Exercise brief:
Translate this sentence from the text about a chronically ill childhood into Spanish: "I was treated for Epilepsy until I was fifteen years old."

Page excerpt:
THE CHRONIC CHILD – PART 1

I was born with a rare medical condition which caused many hospital stays and a need to take an experimental medication during my childhood.  Even after I was taken off the medication at eight years old I still had to endure many doctor visits and take other medication to control the Epilepsy I developed as a result of my infancy trauma.  I was treated for Epilepsy until I was fifteen years old.  Since then, I have been diagnosed with Diabetes, Thyroid disease, Psoriasis, Psoriatic Arthritis, and Fibromyalgia therefore; I have been chronically ill my entire life.  I often wonder how much the trauma I went through as a child has affected me now as an adult.  It is difficult to discern whether certain aspects of how I respond to life events are just because it is my personality by nature or if it is a direct response to the complications I experienced in my early years.

Dataset excerpts:
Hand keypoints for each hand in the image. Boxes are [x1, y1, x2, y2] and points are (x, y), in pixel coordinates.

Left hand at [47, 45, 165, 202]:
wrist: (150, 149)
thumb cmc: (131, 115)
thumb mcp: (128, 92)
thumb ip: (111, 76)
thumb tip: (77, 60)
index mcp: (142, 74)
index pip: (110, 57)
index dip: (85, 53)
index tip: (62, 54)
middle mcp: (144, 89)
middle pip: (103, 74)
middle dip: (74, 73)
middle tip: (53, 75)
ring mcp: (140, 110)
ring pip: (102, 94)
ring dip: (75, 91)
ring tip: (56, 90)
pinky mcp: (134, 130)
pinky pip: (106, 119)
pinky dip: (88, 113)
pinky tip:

Answer for the task:
Recibí tratamiento para la epilepsia hasta los quince años.